Nvidia Earnings Top Expectations, Data Center Revenue Jumps 80%
Nvidia’s seemingly endless roll continued in the first quarter with the company announcing blockbuster earnings that exceeded Wall Street expectations. Nvidia said revenues for the period ended April 26 were up 39 percent YoY to $3.08 billion, ahead of its own forecast of between $2.94-$3.06 billion, which included a $100 million impact from the COVID-19 pandemic.
Net income was $917 billion, up 106 percent from Q1 2019. Earnings per share were $1.47, up 130 percent from a year ago.
The company’s stated mission of becoming a “data center scale computing company,” according to CEO Jensen Huang, was borne out with its record data center revenues of $1.14 billion, up 80 percent from a year earlier. The results do not include revenue from Mellanox, whose high performance network gear is expected to increase Nvidia’s data center presence. Mellanox entered into a $7 billion acquisition agreement with Nvidia last year that was completed in late April. Mellanox sales will be included on Nvidia’s balance sheet next quarter.
“The new Nvidia has a much larger footprint in data center computing, end-to-end and full-stack expertise in data center architectures and tremendous scale to accelerate innovation,” said Huang during an earnings conference call. “Nvidia Mellanox are a perfect combination and position us for the major forces shaping the IT industry today, data center scale computing and AI.”
“Going forward, the new unit of computing is an entire data center,” Huang said. “The basic computing elements are now storage servers, CPU servers and GPU servers, and are composed and orchestrated by hyperscale applications that are serving millions of users simultaneously.
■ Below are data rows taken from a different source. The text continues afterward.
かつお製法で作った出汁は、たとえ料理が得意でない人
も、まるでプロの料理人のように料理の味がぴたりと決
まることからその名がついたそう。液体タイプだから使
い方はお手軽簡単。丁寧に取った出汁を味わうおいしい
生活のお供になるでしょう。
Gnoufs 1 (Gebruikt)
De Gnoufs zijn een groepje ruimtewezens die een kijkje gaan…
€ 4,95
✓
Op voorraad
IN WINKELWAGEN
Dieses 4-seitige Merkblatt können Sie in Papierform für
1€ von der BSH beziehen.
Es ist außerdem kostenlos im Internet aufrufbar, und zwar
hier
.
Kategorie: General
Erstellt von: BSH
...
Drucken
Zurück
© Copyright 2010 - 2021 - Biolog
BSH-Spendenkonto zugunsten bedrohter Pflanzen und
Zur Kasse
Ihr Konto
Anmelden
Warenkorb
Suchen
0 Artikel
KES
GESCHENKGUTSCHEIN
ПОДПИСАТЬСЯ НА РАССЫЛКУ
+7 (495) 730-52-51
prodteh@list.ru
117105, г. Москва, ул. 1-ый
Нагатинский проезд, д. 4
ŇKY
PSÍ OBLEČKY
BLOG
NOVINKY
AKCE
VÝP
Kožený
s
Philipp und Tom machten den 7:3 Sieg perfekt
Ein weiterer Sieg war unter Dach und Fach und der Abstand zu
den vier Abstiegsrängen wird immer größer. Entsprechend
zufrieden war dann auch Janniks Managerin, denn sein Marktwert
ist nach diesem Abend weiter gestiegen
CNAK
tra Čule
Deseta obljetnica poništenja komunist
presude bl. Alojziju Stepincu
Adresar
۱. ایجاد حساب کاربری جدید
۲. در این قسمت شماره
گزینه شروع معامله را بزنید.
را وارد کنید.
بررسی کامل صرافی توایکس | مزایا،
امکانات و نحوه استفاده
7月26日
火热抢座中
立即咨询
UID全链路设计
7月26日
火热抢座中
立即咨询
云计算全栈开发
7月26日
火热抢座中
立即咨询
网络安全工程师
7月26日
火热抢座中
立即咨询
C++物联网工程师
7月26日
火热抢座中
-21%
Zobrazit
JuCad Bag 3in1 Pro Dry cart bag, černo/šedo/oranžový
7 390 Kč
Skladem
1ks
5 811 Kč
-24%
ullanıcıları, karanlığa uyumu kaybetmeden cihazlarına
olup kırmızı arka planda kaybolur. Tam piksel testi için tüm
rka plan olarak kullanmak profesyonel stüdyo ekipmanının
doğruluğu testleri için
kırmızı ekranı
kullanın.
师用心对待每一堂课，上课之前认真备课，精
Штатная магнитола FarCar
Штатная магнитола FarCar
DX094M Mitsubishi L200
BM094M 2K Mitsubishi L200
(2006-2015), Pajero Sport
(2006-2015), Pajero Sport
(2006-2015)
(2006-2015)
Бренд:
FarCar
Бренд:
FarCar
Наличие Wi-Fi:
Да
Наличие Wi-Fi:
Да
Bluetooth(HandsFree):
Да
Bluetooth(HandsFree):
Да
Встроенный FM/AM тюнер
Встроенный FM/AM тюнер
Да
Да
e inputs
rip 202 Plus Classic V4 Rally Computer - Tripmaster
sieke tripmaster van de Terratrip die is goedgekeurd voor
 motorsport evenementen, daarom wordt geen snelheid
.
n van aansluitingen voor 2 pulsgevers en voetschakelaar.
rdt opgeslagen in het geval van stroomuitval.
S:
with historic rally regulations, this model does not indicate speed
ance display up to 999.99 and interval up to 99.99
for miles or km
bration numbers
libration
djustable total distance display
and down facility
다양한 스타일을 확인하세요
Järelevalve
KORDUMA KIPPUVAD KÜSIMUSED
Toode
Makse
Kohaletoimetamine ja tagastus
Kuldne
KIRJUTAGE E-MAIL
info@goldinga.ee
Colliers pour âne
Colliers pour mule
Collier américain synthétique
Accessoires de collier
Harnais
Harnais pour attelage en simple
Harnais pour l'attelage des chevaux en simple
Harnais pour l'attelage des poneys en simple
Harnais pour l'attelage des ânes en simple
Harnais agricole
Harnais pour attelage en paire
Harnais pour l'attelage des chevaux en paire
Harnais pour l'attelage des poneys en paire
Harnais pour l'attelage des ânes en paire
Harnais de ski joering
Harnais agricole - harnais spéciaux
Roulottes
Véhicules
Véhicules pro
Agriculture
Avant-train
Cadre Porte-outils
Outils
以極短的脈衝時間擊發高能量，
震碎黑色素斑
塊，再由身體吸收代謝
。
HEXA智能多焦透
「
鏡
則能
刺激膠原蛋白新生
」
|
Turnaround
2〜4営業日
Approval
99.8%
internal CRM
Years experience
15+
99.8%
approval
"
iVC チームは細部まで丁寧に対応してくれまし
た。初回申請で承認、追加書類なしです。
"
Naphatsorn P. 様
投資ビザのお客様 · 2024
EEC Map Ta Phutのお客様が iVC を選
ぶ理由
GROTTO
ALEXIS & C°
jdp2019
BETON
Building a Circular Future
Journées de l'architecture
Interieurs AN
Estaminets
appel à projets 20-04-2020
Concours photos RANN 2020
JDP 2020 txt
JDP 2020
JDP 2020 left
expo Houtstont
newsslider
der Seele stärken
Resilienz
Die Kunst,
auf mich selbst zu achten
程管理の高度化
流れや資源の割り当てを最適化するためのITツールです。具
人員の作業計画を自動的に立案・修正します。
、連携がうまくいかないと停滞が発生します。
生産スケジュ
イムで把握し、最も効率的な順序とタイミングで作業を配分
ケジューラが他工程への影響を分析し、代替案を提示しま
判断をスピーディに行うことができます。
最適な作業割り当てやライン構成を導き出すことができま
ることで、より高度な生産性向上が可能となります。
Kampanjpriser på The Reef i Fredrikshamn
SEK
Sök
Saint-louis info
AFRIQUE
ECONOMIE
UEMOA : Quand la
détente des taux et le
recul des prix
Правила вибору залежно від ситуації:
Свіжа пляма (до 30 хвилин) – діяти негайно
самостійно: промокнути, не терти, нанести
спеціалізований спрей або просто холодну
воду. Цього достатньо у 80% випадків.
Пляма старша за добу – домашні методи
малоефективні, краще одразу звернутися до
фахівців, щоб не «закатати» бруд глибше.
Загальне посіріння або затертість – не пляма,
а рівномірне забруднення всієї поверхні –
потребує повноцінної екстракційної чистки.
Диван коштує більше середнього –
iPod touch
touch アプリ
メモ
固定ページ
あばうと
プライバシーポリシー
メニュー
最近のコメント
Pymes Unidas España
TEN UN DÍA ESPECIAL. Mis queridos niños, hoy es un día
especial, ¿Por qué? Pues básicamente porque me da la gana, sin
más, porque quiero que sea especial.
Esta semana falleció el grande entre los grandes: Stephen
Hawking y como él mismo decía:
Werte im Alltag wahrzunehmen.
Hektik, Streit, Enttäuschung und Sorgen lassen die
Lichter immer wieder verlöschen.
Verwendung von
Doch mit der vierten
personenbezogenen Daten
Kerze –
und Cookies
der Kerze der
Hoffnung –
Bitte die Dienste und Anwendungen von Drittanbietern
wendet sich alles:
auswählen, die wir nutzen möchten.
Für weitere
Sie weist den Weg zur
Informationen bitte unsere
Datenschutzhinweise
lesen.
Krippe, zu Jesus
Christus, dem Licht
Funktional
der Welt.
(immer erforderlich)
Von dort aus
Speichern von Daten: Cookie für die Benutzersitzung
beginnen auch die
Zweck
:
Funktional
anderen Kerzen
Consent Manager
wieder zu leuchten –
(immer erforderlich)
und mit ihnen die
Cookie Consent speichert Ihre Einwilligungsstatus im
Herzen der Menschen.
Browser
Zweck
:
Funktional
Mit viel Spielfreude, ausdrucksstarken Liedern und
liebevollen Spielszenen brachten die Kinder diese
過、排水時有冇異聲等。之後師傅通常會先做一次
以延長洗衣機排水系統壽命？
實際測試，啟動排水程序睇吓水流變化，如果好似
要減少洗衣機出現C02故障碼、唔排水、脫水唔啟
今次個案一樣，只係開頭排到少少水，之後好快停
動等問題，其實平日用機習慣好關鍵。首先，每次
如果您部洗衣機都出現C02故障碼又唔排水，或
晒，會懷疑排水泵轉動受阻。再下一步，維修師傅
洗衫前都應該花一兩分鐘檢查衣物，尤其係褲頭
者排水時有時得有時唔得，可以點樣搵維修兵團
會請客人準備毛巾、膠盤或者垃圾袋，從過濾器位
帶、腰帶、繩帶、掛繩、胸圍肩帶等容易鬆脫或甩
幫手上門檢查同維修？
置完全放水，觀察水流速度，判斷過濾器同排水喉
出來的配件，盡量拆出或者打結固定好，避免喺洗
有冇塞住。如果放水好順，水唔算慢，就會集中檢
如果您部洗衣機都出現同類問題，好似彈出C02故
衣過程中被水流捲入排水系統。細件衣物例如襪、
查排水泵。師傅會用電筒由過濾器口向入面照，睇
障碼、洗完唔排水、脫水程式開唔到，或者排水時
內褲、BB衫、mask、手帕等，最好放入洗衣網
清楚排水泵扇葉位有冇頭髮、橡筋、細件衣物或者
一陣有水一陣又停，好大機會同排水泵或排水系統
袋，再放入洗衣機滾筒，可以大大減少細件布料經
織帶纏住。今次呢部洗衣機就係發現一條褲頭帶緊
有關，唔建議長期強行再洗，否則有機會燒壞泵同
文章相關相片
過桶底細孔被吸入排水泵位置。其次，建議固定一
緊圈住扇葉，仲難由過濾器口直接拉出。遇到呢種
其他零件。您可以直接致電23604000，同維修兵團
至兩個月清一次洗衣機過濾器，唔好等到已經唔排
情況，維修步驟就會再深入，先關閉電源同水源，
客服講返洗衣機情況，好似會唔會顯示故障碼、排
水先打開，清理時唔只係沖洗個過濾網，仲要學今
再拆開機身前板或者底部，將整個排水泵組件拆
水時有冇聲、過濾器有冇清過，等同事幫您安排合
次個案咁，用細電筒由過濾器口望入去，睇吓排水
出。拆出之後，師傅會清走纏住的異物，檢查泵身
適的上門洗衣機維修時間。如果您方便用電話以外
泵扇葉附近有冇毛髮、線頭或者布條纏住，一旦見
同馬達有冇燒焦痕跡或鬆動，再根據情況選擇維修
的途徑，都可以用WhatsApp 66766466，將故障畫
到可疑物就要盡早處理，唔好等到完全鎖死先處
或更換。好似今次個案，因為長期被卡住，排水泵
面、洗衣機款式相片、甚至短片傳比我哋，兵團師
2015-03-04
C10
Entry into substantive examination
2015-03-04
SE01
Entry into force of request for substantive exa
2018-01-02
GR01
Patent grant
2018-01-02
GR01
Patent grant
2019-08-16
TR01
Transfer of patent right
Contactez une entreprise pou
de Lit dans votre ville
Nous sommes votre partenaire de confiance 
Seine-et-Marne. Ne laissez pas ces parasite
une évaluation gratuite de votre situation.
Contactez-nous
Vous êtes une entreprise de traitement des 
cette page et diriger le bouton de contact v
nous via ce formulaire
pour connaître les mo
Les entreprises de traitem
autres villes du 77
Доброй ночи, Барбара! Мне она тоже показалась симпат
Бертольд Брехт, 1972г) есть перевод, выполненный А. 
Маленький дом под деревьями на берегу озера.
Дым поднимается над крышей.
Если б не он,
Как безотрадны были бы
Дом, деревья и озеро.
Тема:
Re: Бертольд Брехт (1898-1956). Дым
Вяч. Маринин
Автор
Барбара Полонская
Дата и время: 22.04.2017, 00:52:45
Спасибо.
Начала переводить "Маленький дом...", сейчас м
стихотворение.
Connecting these computing elements together is the high-performance Mellanox networking. This is the era of data center scale computing.”
The earnings report follows Nvidia’s launch last week of a slew of new products, including the A100 data center GPU, based on the company’s new Ampere architecture, which the major public cloud companies (AWS, Microsoft Azure, Google Cloud) are installing in their cloud platforms, according to Nvidia. The company also introduced the DGX A100, a 5-petaflops high performance system built for AI. The company also announced two GPU-based processors designed for edge AI workloads.
“Our data center business achieved a record and its first $1 billion quarter,” Huang said. “NVIDIA is well positioned to advance the most powerful technology forces of our time – cloud computing and AI.”
Looking ahead, the company said it expects the good times to continue, with revenue for the second quarter anticipated to be $3.65 billion, plus or minus 2 percent, with Mellanox contributing “a low-teens percentage” of combined second quarter revenue.